* _MATERIAL FOR THIS EXERCISE_

····················

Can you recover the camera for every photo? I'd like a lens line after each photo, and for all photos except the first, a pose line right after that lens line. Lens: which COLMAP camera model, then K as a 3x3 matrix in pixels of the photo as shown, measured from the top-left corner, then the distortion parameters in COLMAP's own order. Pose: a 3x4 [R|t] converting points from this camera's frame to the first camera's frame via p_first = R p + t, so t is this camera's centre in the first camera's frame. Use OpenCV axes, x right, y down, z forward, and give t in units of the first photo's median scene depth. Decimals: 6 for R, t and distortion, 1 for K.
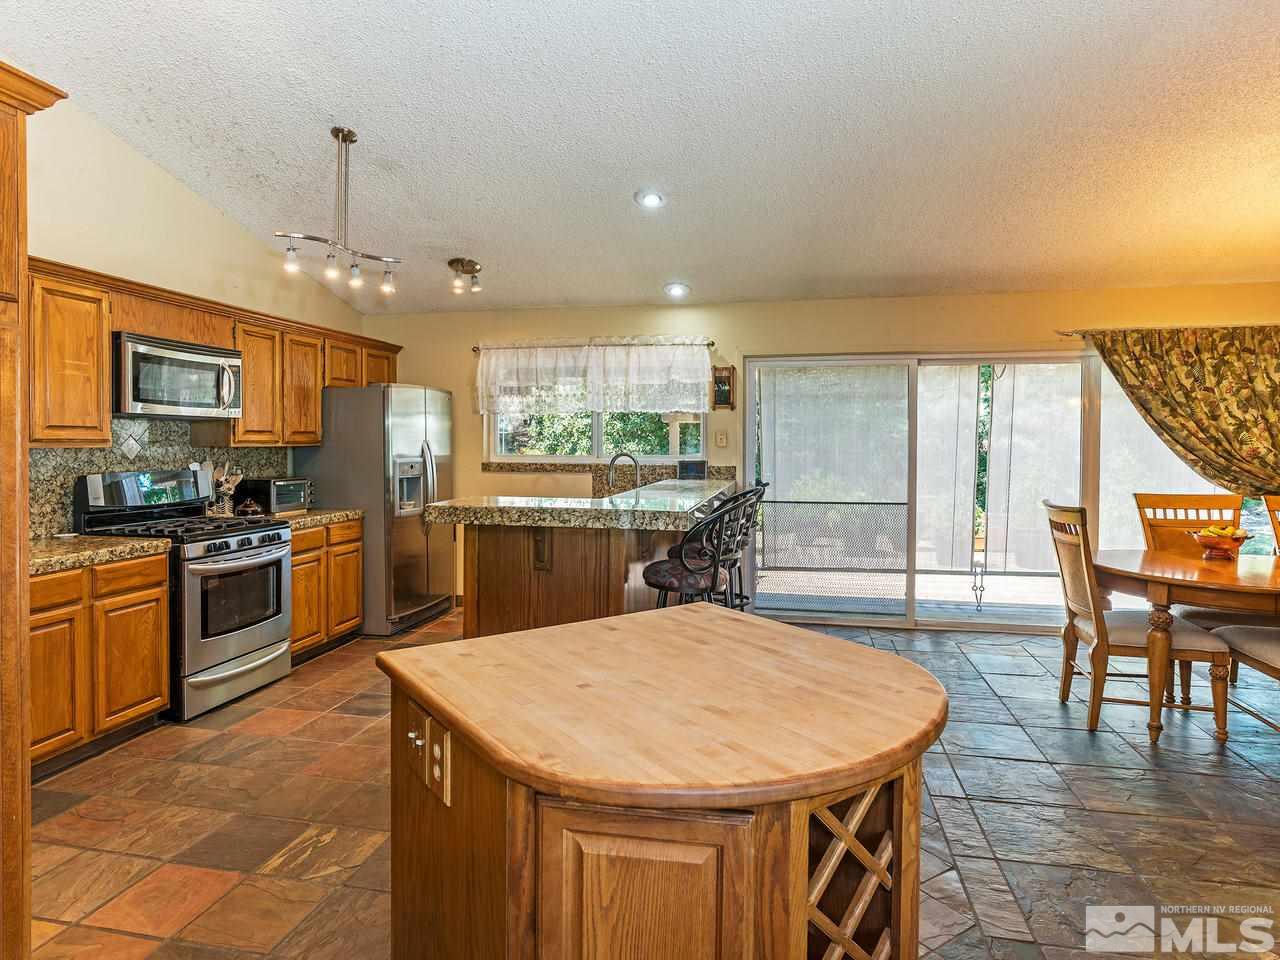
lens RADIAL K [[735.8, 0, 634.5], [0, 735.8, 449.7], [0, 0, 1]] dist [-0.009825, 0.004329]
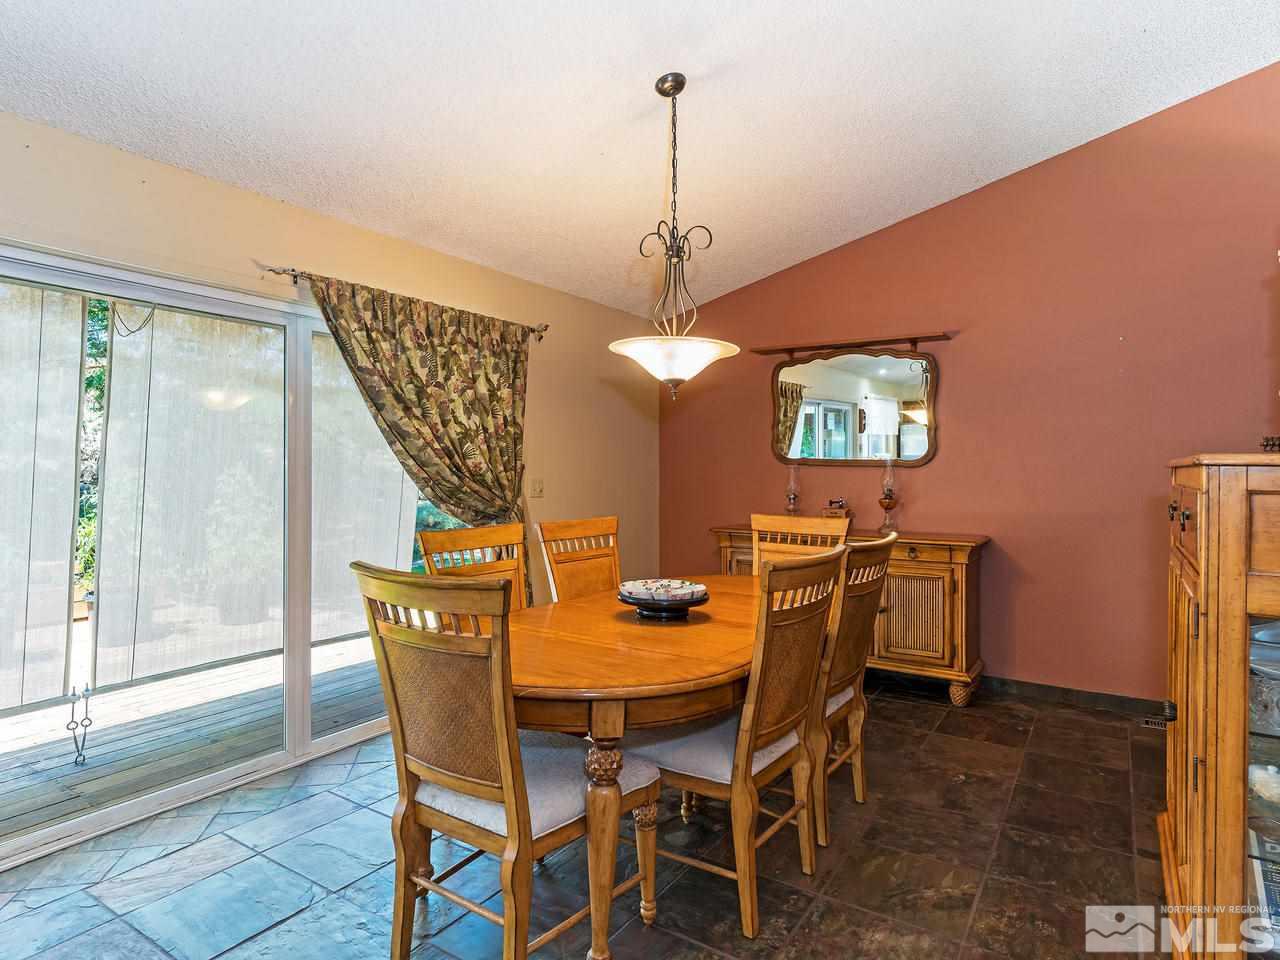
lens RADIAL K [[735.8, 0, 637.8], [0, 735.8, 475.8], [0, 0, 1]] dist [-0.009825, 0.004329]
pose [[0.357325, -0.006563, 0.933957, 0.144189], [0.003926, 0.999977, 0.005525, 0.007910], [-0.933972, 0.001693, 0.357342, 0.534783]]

····················

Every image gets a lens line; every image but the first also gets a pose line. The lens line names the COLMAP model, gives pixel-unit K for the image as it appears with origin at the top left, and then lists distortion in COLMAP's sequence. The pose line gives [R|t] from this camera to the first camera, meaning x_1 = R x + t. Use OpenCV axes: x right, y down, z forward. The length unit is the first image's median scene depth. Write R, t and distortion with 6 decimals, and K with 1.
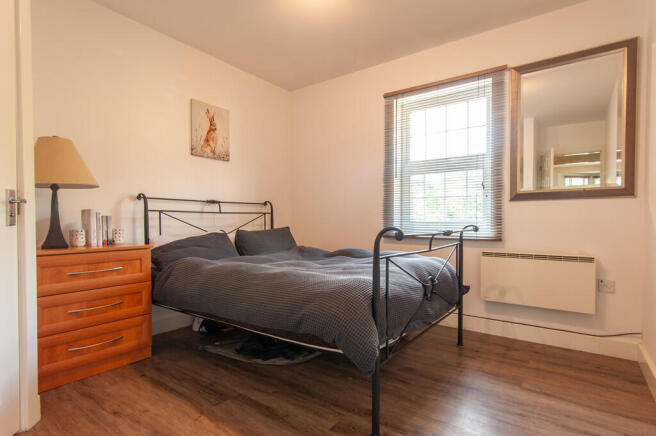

····················

* _TASK TO COMPLETE_
Output the lines from the one with "Can you recover" up to and including the one with "0.001693, 0.357342, 0.534783]]", copied exactly, with the pictures left out.

* _TASK SOLUTION_
Can you recover the camera for every photo? I'd like a lens line after each photo, and for all photos except the first, a pose line right after that lens line. Lens: which COLMAP camera model, then K as a 3x3 matrix in pixels of the photo as shown, measured from the top-left corner, then the distortion parameters in COLMAP's own order. Pose: a 3x4 [R|t] converting points from this camera's frame to the first camera's frame via p_first = R p + t, so t is this camera's centre in the first camera's frame. Use OpenCV axes, x right, y down, z forward, and give t in units of the first photo's median scene depth. Decimals: 6 for R, t and distortion, 1 for K.
lens RADIAL K [[735.8, 0, 634.5], [0, 735.8, 449.7], [0, 0, 1]] dist [-0.009825, 0.004329]
lens RADIAL K [[735.8, 0, 637.8], [0, 735.8, 475.8], [0, 0, 1]] dist [-0.009825, 0.004329]
pose [[0.357325, -0.006563, 0.933957, 0.144189], [0.003926, 0.999977, 0.005525, 0.007910], [-0.933972, 0.001693, 0.357342, 0.534783]]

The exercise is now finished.